Scala: Merge map

Solution 1:

Using the standard lib, you can do it as follows:

// convert maps to seq, to keep duplicate keys and concat
val merged = Map(1 -> 2).toSeq ++ Map(1 -> 4).toSeq
// merged: Seq[(Int, Int)] = ArrayBuffer((1,2), (1,4))

// group by key
val grouped = merged.groupBy(_._1)
// grouped: scala.collection.immutable.Map[Int,Seq[(Int, Int)]] = Map(1 -> ArrayBuffer((1,2), (1,4)))
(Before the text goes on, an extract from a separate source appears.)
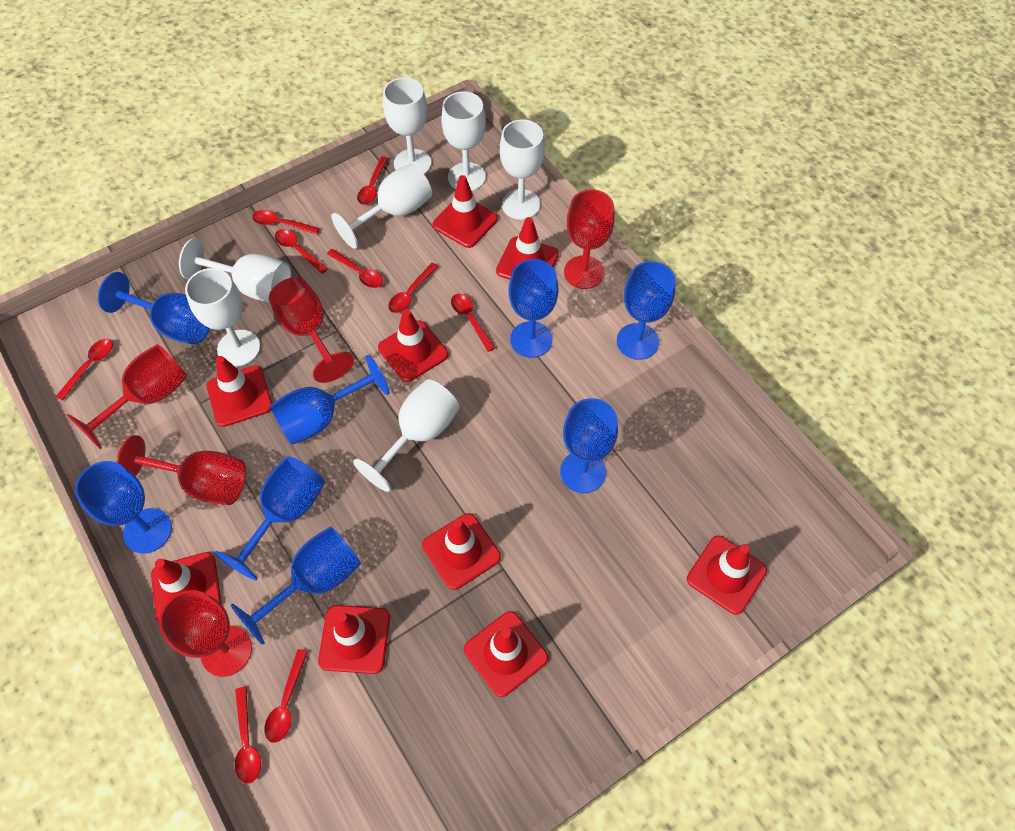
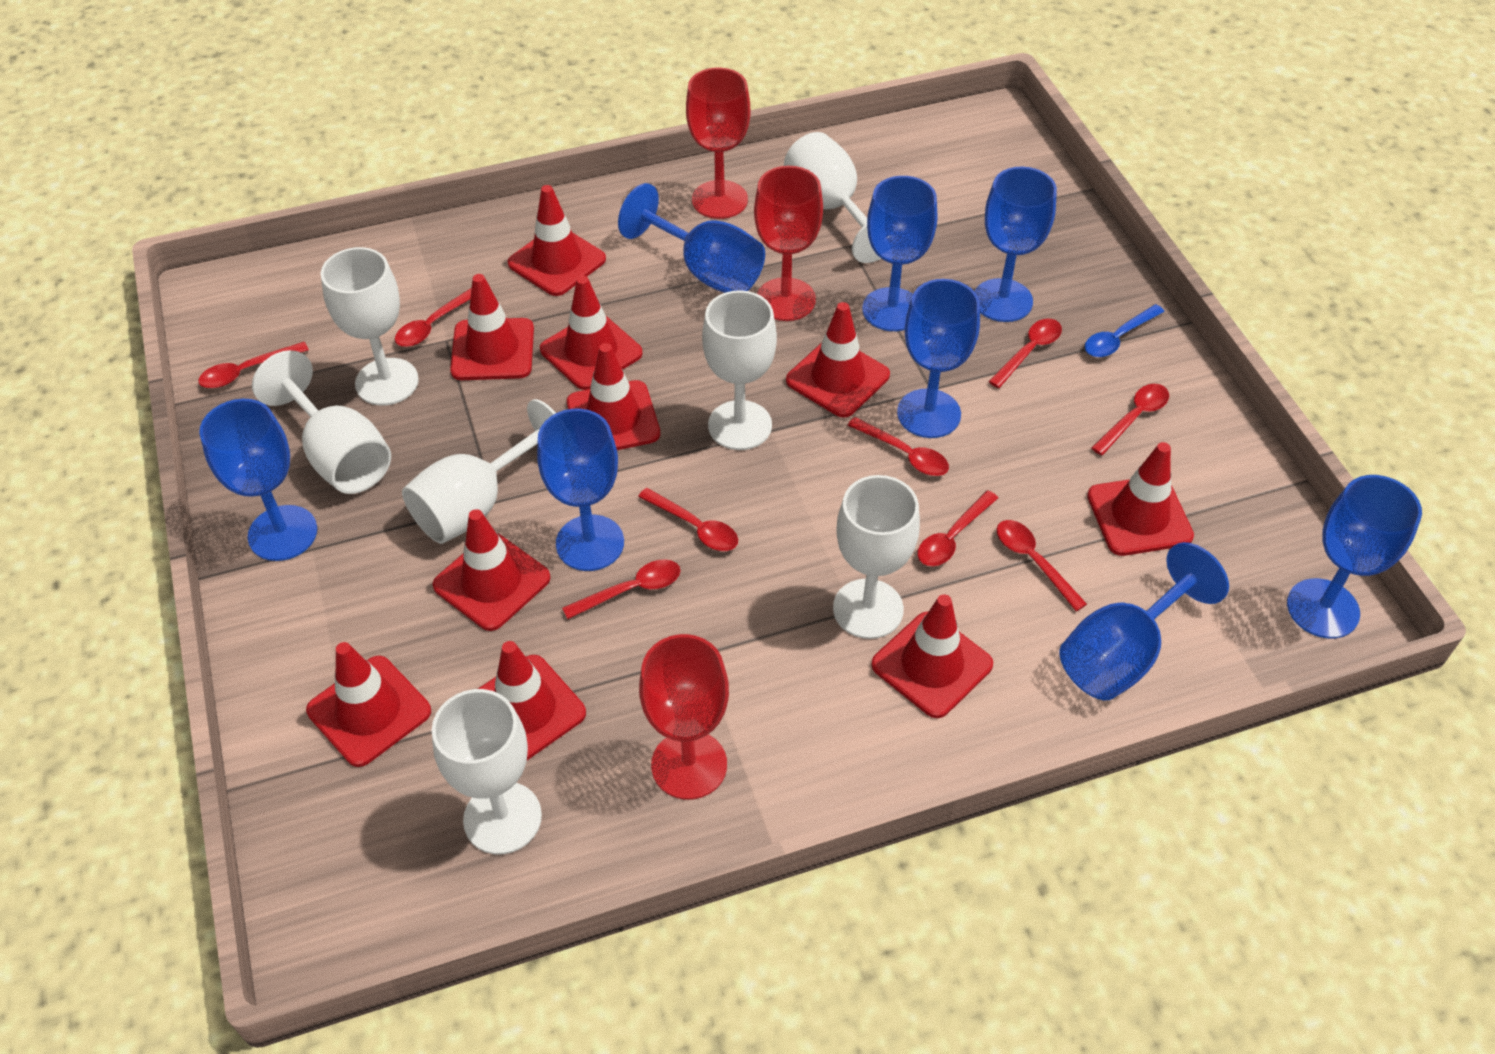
blue spoon: none = 0 -> [1085,304,1164,357] = 1
red goblet: [67,344,187,449] [116,435,246,505] [159,590,252,677] [269,277,354,383] [564,189,615,289] = 5 -> [639,634,729,800] [686,68,750,219] [754,166,823,321] = 3
red traffic cone: [151,552,222,623] [207,356,272,427] [318,605,390,674] [378,309,448,382] [422,513,501,590] [433,175,498,248] [464,611,548,697] [496,217,559,280] [687,536,767,615] = 9 -> [306,642,431,767] [433,509,551,631] [450,274,534,380] [478,641,586,760] [508,185,606,296] [540,276,643,390] [567,343,660,450] [786,302,890,417] [871,594,993,718] [1087,442,1194,556] = 10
// remove key from value set and convert to list
val cleaned = grouped.mapValues(_.map(_._2).toList)
// cleaned: scala.collection.immutable.Map[Int,List[Int]] = Map(1 -> List(2, 4))

Solution 2:

This is the simplest implementation i could come up with,

val m1 = Map(1 -> "1", 2 -> "2")
val m2 = Map(2 -> "21", 3 -> "3")

def merge[K, V](m1:Map[K, V], m2:Map[K, V]):Map[K, List[V]] = 
  (m1.keySet ++ m2.keySet) map { i => i -> (m1.get(i).toList ::: m2.get(i).toList) } toMap

merge(m1, m2) // Map(1 -> List(1), 2 -> List(2, 21), 3 -> List(3))

Solution 3:

You could use scalaz:

import scalaz._, Scalaz._

val m1 = Map('a -> 1, 'b -> 2)
val m2 = Map('b -> 3, 'c -> 4)

m1.mapValues{List(_)} |+| m2.mapValues{List(_)}
// Map('b -> List(2, 3), 'c -> List(4), 'a -> List(1))

You could use Set(_) instead of List(_) to get Sets as values in Map.

See Semigroup in scalaz cheat sheet (or in learning scalaz) for details about |+| operator.

For Int |+| works as +, for List - as ++, for Map it applies |+| to values of same keys.